Frank Fetter’s 1904 treatise, Principles of Economics, virtually impossible to find prior to this online edition, constructed a general theory of economics in the Austrian tradition that went unsurpassed until Ludwig von Mises’s treatise of 1940, Nationaloekonomie. Yet Fetter, an American Austrian long before the inter-war migration from Austria, has not received due recognition for his many contributions to the tradition.
Using the axiomatic-deductive method, he traced economic laws to individual human action, and demonstrated that just as the price of each consumer good is determined solely by subjective value, the rate of interest is determined solely by time preference. The rental price of each producer good is imputed to it by entrepreneurial demand and is equal to its discounted marginal value product. The capital value of each durable good is equal to the discounted value of its future rents. Fetter showed how this uniform, subjective theory of value implies the demise of socialist theories of labor exploitation, Ricardian theories of rent, and productivity theories of interest.

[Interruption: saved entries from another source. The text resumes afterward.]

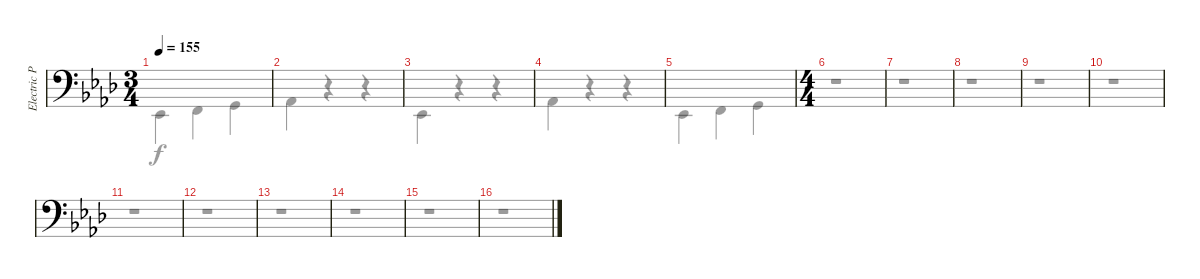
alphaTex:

\track ("Electric Piano (Staff 2)" "Electric P") {instrument electricgrandpiano}
\staff {score}
\tuning (E4 B3 G3 D3 A2 E2 B1) {hide}
\voice
\ts (3 4)
\tempo 155
\clef f4
\ks ab
|
|
|
|
|
\ts (4 4)
|
|
|
|
|
|
|
|
|
|
\voice
\clef f4
\ks ab
4.7.4{dy f} 1.6.4 3.6.4 |
4.6.4 r.4 r.4 |
4.7.4 r.4 r.4 |
4.6.4 r.4 r.4 |
4.7.4 1.6.4 3.6.4 |
r.1 |
r.1 |
r.1 |
r.1 |
r.1 |
r.1 |
r.1 |
r.1 |
r.1 |
r.1 |
r.1
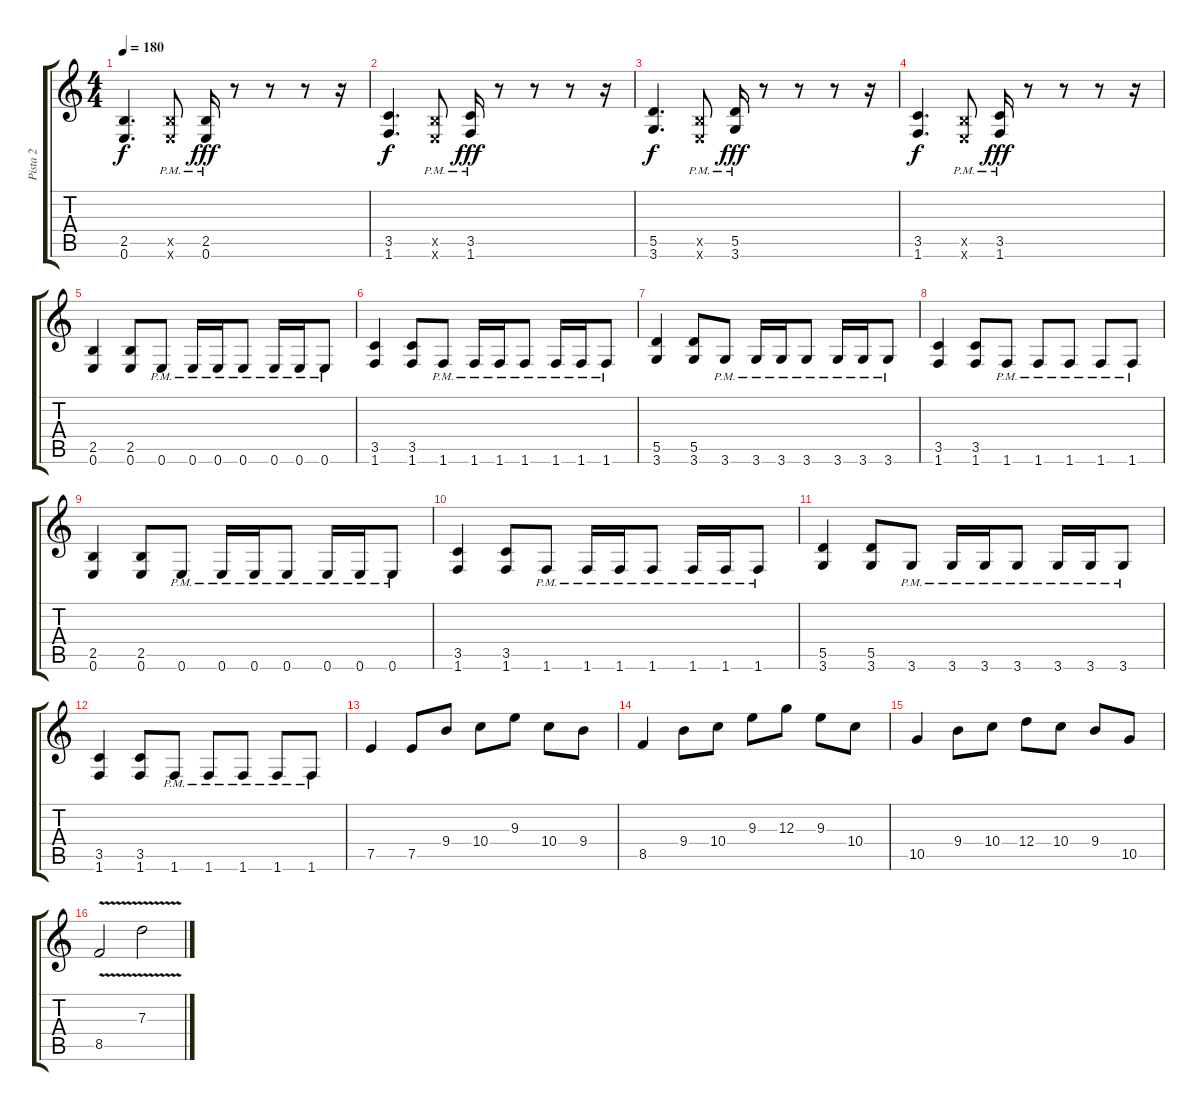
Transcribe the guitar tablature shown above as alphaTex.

\track ("Pista 2" "Pista 2") {instrument distortionguitar}
\staff {score tabs}
\tuning (E4 B3 G3 D3 A2 E2) {hide}
\ts (4 4)
\tempo 180
\clef g2
\ks c
(2.5 0.6).4{d dy f} (2.5{pm x} 0.6{pm x}).8 (2.5{pm} 0.6{pm}).16{dy fff} r.8 r.8 r.8 r.16 |
(3.5 1.6).4{d dy f} (2.5{pm x} 0.6{pm x}).8 (3.5{pm} 1.6{pm}).16{dy fff} r.8 r.8 r.8 r.16 |
(5.5 3.6).4{d dy f} (2.5{pm x} 0.6{pm x}).8 (5.5{pm} 3.6{pm}).16{dy fff} r.8 r.8 r.8 r.16 |
(3.5 1.6).4{d dy f} (2.5{pm x} 0.6{pm x}).8 (3.5{pm} 1.6{pm}).16{dy fff} r.8 r.8 r.8 r.16 |
(2.5 0.6).4 (2.5 0.6).8 0.6{pm}.8 0.6{pm}.16 0.6{pm}.16 0.6{pm}.8 0.6{pm}.16 0.6{pm}.16 0.6{pm}.8 |
(3.5 1.6).4 (3.5 1.6).8 1.6{pm}.8 1.6{pm}.16 1.6{pm}.16 1.6{pm}.8 1.6{pm}.16 1.6{pm}.16 1.6{pm}.8 |
(5.5 3.6).4 (5.5 3.6).8 3.6{pm}.8 3.6{pm}.16 3.6{pm}.16 3.6{pm}.8 3.6{pm}.16 3.6{pm}.16 3.6{pm}.8 |
(3.5 1.6).4 (3.5 1.6).8 1.6{pm}.8 1.6{pm}.8 1.6{pm}.8 1.6{pm}.8 1.6{pm}.8 |
(2.5 0.6).4 (2.5 0.6).8 0.6{pm}.8 0.6{pm}.16 0.6{pm}.16 0.6{pm}.8 0.6{pm}.16 0.6{pm}.16 0.6{pm}.8 |
(3.5 1.6).4 (3.5 1.6).8 1.6{pm}.8 1.6{pm}.16 1.6{pm}.16 1.6{pm}.8 1.6{pm}.16 1.6{pm}.16 1.6{pm}.8 |
(5.5 3.6).4 (5.5 3.6).8 3.6{pm}.8 3.6{pm}.16 3.6{pm}.16 3.6{pm}.8 3.6{pm}.16 3.6{pm}.16 3.6{pm}.8 |
(3.5 1.6).4 (3.5 1.6).8 1.6{pm}.8 1.6{pm}.8 1.6{pm}.8 1.6{pm}.8 1.6{pm}.8 |
7.5.4 7.5.8 9.4.8 10.4.8 9.3.8 10.4.8 9.4.8 |
8.5.4 9.4.8 10.4.8 9.3.8 12.3.8 9.3.8 10.4.8 |
10.5.4 9.4.8 10.4.8 12.4.8 10.4.8 9.4.8 10.5.8 |
8.5{v}.2 7.3{v}.2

Building on his Austrian theory of capital, money, interest, and entrepreneurship, Fetter even developed a rudimentary theory of the trade cycle, arguing that the boom period is characterized by the artificial swelling of capital values as money and credit expand. The crisis follows when the inflation ceases which causes the mistaken capital values of the boom to suddenly correct downward and, in turn, results in the bankruptcy, unemployment, and retrenchment of the depression.
His work on capital and interest has yet to be surpassed or even fully appreciated, even by Austrians; much more than a correction of Eugen von Böhm-Bawerk’s lapse into a productivity theory of interest, it is the foundation for all work on capitalization and the definitive refutation of the claim that productivity has any role in determining the interest rate.